The 16-by-8- foot mural depicts 11 men and women from every branch of the service in different wars throughout American history.
“Soldiers are represented as polished, almost superheroes, and what I really wanted to try to represent is common men and women and to show their more human side,” Bochart said.
Bochart said she was commissioned last spring to do the piece, and worked with Chuck Mitman as a liaison for the American Legion.
“This mural’s purpose is to honor veterans of the valley and instill patriotism in our community,” Mitman said. There are about 300 veterans in the Chilkat Valley, which is about 15 percent of the population.
Bochart said she didn’t have a lot of experience with or knowledge of the military before starting the project. The Legion mural is a departure from her previous public murals, featured on the sides of the Gateway and Haines Quick Shop buildings and on the newspaper building at Third Avenue and Main Street, as she prominently portrayed people instead of landscape or animals.
“I felt like I really needed to do my homework. I had to do research to understand the different branches and what part they played in each war, and to find the right uniforms and faces that would work,” she said. “I became a little more sensitive to the veteran experience through the whole process and it was really an honor to represent veterans in our community.”

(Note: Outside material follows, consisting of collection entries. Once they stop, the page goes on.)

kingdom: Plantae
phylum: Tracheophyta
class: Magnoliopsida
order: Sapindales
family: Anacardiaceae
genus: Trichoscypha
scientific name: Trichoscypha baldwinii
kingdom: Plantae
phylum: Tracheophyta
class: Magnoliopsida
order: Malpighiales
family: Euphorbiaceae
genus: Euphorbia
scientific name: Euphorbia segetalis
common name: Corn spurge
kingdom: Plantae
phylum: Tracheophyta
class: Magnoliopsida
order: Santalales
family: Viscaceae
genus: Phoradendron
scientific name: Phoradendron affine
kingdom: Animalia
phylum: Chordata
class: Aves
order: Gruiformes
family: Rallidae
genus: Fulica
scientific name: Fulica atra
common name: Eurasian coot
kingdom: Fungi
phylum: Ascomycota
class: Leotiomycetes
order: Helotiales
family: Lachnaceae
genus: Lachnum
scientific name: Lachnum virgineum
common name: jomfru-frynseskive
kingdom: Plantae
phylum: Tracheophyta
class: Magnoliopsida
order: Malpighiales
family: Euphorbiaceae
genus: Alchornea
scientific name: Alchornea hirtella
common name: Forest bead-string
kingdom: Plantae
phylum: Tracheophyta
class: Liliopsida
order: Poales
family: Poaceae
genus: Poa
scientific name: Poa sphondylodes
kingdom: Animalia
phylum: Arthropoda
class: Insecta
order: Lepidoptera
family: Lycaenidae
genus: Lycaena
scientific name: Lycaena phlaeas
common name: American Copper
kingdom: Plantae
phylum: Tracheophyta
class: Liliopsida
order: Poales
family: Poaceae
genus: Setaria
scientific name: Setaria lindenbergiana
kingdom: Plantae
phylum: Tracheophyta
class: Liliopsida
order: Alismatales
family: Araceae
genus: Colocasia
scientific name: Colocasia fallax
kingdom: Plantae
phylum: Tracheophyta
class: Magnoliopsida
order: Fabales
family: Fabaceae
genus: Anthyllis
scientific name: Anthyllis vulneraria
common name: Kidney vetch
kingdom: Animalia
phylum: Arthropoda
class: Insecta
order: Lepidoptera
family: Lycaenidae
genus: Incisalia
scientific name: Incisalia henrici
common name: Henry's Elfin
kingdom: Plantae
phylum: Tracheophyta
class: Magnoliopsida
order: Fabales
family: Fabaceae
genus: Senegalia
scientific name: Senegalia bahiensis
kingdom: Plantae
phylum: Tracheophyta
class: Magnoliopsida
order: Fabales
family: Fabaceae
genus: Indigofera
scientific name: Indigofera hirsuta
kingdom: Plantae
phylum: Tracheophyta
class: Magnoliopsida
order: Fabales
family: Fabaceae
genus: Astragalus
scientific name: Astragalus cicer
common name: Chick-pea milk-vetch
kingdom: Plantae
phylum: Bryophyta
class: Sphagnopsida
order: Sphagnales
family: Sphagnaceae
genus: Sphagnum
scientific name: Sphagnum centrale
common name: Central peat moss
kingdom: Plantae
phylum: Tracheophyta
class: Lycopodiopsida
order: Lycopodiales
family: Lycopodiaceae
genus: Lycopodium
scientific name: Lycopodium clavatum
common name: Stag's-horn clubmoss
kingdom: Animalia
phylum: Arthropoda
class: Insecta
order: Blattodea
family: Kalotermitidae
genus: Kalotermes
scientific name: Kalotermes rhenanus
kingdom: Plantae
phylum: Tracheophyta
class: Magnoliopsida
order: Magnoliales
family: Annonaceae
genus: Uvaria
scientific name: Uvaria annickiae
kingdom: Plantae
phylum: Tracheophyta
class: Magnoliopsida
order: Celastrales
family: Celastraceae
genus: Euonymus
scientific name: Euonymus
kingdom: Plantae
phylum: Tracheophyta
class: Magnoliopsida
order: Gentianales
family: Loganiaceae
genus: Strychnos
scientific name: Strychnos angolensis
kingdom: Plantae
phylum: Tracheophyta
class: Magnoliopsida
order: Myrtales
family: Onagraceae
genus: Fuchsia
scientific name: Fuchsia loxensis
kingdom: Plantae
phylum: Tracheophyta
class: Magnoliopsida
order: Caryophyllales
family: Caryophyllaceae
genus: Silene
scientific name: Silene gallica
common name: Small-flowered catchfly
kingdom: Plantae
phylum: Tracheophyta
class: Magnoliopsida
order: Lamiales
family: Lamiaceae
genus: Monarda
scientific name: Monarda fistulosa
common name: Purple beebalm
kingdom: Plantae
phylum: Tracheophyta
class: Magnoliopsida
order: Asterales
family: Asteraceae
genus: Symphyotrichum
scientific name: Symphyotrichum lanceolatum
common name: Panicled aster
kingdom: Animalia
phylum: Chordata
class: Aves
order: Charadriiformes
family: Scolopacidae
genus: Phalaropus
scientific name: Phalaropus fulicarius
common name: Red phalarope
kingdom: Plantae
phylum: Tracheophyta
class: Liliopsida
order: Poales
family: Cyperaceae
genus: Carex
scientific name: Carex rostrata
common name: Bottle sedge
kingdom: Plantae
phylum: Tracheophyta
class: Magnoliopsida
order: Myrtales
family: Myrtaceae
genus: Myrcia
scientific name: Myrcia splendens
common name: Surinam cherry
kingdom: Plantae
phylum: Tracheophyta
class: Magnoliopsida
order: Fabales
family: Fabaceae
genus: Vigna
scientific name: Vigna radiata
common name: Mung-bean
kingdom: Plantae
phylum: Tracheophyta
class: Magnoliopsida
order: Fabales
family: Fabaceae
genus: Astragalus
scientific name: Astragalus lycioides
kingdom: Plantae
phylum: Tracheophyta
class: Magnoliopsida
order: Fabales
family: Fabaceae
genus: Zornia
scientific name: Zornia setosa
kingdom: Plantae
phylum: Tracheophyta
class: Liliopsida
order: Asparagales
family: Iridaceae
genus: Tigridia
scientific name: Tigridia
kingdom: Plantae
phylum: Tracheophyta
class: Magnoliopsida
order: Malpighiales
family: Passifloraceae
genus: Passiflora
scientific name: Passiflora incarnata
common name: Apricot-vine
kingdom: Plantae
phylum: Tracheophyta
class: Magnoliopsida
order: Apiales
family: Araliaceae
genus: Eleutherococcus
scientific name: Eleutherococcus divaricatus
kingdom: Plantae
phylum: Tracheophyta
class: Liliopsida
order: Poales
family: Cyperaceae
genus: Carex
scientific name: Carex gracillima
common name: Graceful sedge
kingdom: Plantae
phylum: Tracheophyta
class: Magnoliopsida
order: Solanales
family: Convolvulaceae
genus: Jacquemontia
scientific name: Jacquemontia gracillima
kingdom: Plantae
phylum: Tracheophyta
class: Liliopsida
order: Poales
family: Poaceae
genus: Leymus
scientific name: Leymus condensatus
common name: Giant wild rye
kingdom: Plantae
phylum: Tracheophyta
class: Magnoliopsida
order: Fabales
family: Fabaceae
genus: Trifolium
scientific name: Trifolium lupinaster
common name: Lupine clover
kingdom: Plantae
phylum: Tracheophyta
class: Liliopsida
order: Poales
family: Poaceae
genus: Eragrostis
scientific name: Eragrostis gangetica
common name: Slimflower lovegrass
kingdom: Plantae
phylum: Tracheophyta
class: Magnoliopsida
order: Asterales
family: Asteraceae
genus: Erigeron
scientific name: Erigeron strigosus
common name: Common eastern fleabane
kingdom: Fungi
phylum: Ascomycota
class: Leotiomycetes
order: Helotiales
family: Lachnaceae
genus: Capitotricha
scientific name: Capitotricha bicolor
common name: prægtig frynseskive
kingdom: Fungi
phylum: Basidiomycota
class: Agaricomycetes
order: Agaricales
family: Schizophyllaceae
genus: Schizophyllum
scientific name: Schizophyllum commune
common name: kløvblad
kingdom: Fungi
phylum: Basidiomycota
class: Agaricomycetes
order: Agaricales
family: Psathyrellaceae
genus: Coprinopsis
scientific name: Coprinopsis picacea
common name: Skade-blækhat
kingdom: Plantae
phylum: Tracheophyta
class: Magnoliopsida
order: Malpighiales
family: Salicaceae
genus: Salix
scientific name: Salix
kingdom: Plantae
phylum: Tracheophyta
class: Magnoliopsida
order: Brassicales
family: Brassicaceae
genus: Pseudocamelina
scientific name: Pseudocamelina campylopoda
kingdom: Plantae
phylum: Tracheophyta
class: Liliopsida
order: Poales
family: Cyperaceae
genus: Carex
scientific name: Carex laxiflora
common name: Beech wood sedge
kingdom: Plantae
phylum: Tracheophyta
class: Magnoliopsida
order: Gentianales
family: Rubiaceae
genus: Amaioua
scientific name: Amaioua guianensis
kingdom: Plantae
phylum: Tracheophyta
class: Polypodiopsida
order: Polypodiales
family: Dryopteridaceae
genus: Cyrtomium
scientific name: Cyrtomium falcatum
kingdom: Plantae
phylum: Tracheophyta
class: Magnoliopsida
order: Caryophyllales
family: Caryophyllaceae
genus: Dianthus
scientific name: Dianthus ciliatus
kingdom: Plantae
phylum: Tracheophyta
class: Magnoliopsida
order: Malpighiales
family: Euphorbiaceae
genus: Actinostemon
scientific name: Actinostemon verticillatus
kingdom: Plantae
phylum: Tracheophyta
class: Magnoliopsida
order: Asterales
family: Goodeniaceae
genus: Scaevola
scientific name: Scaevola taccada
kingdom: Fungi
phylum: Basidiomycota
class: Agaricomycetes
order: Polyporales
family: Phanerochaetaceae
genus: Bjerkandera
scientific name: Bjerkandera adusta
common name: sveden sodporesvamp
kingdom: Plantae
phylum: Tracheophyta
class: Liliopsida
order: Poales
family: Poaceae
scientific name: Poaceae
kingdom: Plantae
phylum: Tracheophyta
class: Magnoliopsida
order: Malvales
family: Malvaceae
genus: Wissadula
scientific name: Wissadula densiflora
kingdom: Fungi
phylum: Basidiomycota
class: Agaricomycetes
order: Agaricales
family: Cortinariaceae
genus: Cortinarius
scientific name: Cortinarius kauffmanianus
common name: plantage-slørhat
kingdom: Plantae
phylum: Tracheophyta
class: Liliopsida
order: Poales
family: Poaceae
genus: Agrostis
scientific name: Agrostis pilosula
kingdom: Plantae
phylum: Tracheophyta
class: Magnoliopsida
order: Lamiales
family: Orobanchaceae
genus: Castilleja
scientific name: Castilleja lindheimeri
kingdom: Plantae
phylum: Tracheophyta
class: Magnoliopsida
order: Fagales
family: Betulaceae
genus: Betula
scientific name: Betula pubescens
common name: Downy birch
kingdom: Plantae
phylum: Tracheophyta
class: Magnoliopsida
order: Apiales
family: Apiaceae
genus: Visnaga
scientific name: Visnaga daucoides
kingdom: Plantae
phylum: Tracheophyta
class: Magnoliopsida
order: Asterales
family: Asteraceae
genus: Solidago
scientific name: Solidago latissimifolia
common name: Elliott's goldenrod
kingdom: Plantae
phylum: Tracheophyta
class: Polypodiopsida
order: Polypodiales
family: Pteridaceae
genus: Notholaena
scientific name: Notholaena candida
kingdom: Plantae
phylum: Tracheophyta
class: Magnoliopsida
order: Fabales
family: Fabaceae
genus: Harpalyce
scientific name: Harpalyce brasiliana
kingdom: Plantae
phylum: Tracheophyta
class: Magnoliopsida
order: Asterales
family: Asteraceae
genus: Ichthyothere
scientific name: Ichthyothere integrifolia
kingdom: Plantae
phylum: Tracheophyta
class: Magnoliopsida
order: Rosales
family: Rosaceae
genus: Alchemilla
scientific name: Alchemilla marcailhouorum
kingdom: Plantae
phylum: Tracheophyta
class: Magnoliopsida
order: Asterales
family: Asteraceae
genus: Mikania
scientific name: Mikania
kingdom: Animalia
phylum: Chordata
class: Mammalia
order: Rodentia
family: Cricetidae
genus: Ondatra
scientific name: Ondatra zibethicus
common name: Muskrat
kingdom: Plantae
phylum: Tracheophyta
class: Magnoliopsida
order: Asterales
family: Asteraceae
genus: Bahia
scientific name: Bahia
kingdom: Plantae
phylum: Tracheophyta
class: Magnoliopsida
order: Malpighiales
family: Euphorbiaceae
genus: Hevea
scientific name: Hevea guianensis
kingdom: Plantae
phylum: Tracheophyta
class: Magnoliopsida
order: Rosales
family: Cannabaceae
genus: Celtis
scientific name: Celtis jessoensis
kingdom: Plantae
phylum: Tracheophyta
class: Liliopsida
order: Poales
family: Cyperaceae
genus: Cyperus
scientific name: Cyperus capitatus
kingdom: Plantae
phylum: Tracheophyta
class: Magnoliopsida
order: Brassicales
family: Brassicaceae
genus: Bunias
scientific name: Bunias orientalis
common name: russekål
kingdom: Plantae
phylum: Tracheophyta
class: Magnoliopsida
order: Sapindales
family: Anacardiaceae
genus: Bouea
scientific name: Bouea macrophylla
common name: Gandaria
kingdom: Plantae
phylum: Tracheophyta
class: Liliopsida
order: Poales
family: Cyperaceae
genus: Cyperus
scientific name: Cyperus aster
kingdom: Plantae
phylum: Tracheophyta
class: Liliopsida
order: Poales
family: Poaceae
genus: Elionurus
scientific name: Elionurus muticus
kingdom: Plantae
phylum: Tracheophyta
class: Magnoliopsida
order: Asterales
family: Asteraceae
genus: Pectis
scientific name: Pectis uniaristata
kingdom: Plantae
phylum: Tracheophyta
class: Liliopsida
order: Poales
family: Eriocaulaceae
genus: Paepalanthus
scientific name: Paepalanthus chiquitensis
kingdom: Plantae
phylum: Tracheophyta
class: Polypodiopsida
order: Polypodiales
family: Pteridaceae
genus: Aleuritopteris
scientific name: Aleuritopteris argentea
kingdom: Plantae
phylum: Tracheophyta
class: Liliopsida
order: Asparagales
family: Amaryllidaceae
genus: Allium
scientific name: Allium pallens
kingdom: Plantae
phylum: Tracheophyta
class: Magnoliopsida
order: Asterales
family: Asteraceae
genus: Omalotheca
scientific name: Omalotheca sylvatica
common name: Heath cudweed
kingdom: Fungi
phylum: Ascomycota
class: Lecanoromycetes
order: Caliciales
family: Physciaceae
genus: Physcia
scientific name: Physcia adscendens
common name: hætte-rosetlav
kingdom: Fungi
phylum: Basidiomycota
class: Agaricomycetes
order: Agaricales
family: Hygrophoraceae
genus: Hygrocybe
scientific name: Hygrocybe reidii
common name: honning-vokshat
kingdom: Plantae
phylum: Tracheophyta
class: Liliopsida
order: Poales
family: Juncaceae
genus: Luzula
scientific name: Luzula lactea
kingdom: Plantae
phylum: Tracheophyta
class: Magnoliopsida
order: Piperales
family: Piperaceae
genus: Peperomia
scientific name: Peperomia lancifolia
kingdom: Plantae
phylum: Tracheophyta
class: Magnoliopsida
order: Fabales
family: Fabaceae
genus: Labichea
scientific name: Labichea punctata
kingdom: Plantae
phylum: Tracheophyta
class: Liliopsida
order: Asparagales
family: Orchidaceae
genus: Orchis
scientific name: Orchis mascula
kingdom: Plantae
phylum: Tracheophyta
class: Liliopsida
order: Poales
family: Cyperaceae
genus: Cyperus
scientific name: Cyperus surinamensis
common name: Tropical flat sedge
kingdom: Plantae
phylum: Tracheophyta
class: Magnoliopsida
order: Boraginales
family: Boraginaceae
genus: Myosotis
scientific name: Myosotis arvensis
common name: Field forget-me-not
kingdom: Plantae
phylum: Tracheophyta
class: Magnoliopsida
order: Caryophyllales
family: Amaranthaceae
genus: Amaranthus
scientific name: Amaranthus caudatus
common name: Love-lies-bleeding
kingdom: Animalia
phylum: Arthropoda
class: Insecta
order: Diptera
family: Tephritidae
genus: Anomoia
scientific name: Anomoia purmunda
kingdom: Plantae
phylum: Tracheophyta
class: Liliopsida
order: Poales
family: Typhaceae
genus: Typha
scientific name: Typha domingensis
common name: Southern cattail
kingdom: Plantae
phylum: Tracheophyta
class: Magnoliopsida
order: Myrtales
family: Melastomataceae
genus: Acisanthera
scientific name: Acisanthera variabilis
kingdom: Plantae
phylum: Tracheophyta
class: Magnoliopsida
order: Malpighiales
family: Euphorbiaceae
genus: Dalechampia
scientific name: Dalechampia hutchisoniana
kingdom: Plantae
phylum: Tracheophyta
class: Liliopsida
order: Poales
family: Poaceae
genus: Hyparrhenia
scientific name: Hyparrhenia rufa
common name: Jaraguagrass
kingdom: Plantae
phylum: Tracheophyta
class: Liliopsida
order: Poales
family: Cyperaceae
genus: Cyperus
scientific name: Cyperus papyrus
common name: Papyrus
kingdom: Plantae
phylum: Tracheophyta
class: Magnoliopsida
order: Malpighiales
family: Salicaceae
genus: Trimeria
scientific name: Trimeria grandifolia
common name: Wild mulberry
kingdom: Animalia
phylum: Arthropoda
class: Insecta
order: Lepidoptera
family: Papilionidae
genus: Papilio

Bochart said several of the faces are friends or family of Haines residents, while others aren’t connected to Alaska.
“I wanted to represent the huge variety of people that have fought for America,” she said. She mentioned in particular how she purposefully included a woman and a black man.
From left to right, the mural depicts: a World War I “Buffalo Soldier”; an Indian War Choctaw code-talker; a World War I Marine; a World War II Airforce airman; a Korean War Army National Guard soldier; a Vietnam War Naval seaman; a Coast Guard soldier circa 1970; an Afghanistan and Iraq War Army soldier; a World War II Alaska Territorial Guard soldier from the Battle of Attu Island; and a Spanish American War “Rough-Rider.”
Bochart said she sketched a proposal by midsummer and painted from October through December. The American Legion Post 12, Chilkat Valley Community Foundation and the Alaska Arts Confluence funded the piece. Joey Jacobson helped Bochart create the frame for the mural, which was hung early this month on Dalton Street.